Whenever a line in the records below contains "black", pick it out.

::: SUPPLIED RECORDS :::

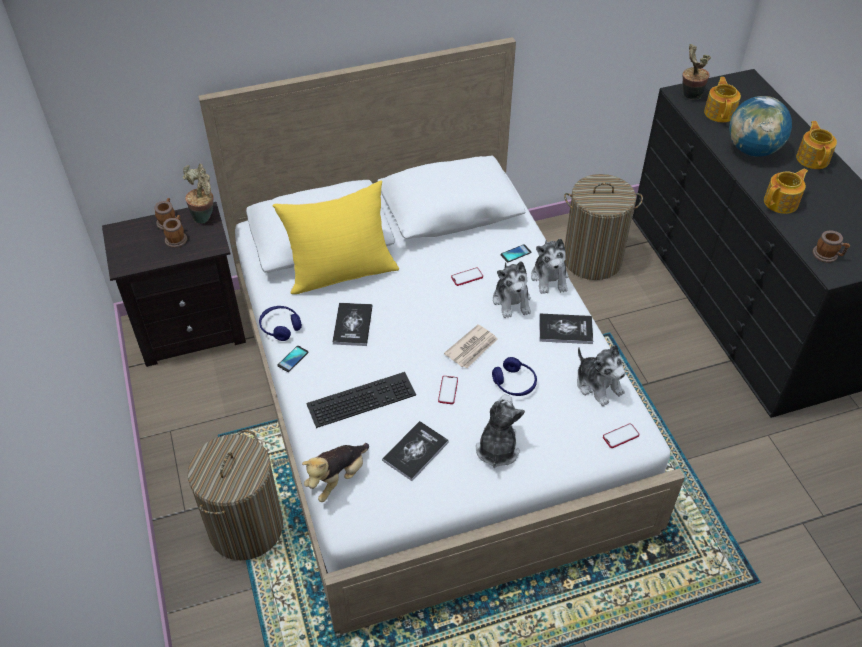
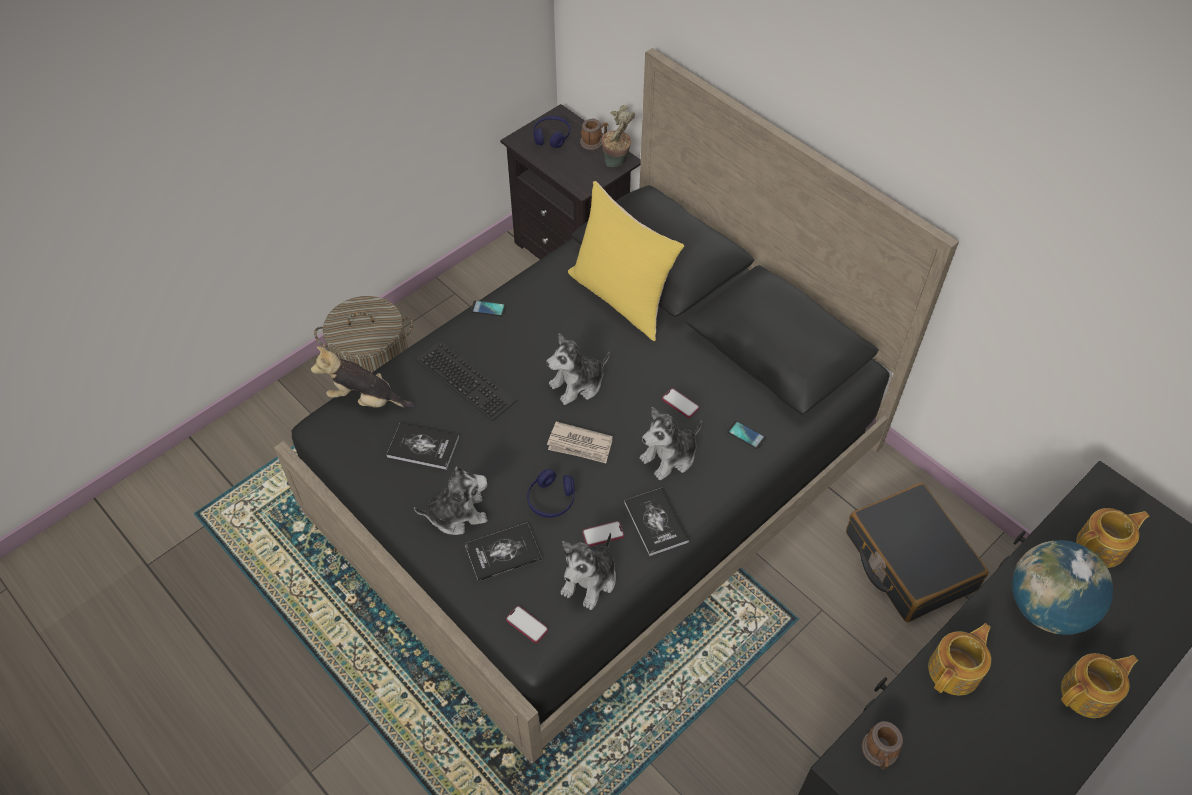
camera: 65 degrees right, 5 degrees up
(177, 238) = (576, 158): mug -> none
(280, 327) = (523, 283): blue headphones -> blue headphones (551, 136)
(352, 325) = (556, 335): book -> book (503, 553)
(431, 400) = (597, 477): white bed -> black bed
(448, 390) = (512, 445): phone -> phone (603, 534)
(550, 278) = (728, 481): plush toy -> plush toy (578, 384)
(592, 260) = (909, 561): laundry basket -> black suitcase
(689, 95) = (1111, 499): potted plant -> none
(781, 202) = (955, 670): teapot -> teapot turned 75 degrees counterclockwise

:::

## OUTPUT FOR THIS TASK
(431, 400) = (597, 477): white bed -> black bed
(592, 260) = (909, 561): laundry basket -> black suitcase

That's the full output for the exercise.